All three engines delivered their power smoothly, with no disruptive surges or flat spots. Pedal layout is decent, while not quite ideal for heel-and-toe downshifts, and there's a dead pedal where drivers can rest their left foot on long trips.

Driving and handling dynamics are mostly consistent across the line, about on a par with the Vibe and the Matrix but not quite in the same league as the more tautly sprung Mazda3 and much lighter Focus. There's not as much body lean in corners as we expected in a car this tall. Under hard acceleration, the Caliber SE and SXT show some torque steer, where the front-wheel drive tugs at the steering wheel, a shortcoming shared with every front-wheel-drive car we can remember in this class.

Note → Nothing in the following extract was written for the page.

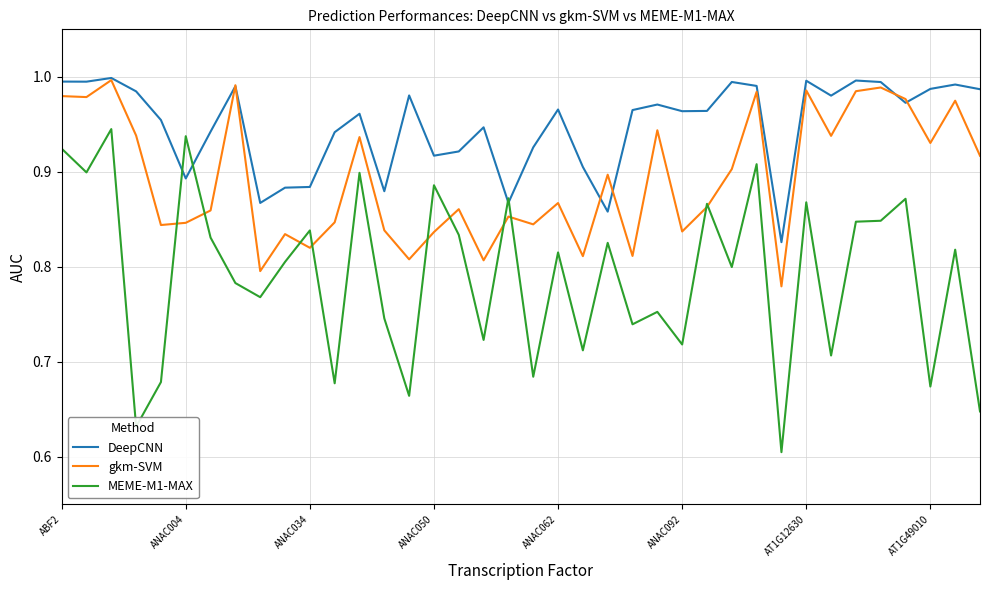

What is the sum of all MEME-M1-MAX values?

30.1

Likewise, the Caliber's weight is biased to the front, so understeer (where the car wants to go straight instead of turning) is the default mode when corners are entered a bit too fast. The all-wheel-drive R/T is much better mannered in both these regards, especially in tight corners, when the system distributes the power as appropriate between the front and rear wheels to put the power where it can be used best, as much as 60 percent to the rear wheels if necessary. One downside to the AWD is the added unsprung weight with which it burdens the suspension, mass that's felt over parking lot speed bumps and rough pavement.

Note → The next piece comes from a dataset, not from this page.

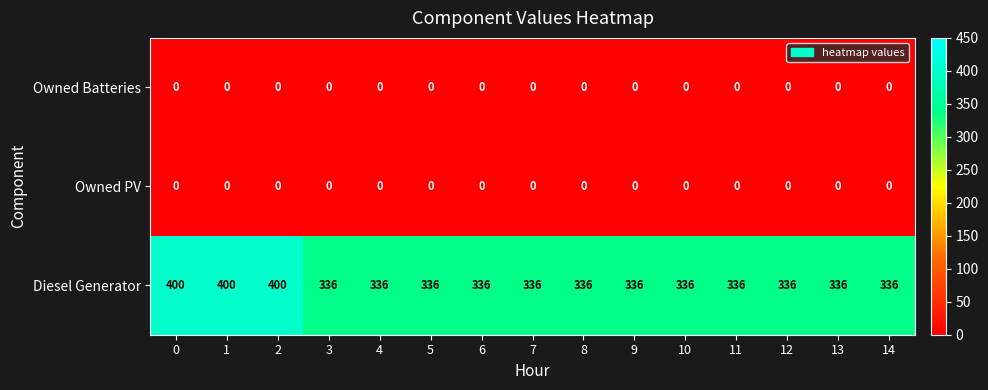

Which series has the largest total across all categories?

Diesel Generator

The disc/drum brakes standard on the SE and in the SXT are competent. The R/T gets the best package, with discs at all four corners and ABS. We're sure there's a good marketing reason behind making ABS an option on the SE and SXT and Brake Assist optional only on the SXT and R/T, but we're disappointed these safety features aren't standard as they increasingly are on off-shore brands in the Caliber's price range. We feel the same way about the electronic stability program, which can help drivers avoid crashing.

There's little wind whistle at everyday highway speeds, and even at extra-legal rates of travel, we carried on conversations in normal tones. Road noise increased with the size of the tire's footprint, meaning it was most persistent in the R/T. The added grip from the larger footprint more than compensated for this intrusion, however.

Summary

The 2007 Dodge Caliber is at the same time innovative and retro, a hatchback that's more like a station wagon but with hints of the utility of a minivan. The SE offers good, basic transportation, the SXT is more fun to drive, and the R/T delivers affordable advanced technology with the assurance of all-wheel drive.

NewCarTestDrive.com correspondent Tom Lankard filed this report from Scottsdale, Arizona.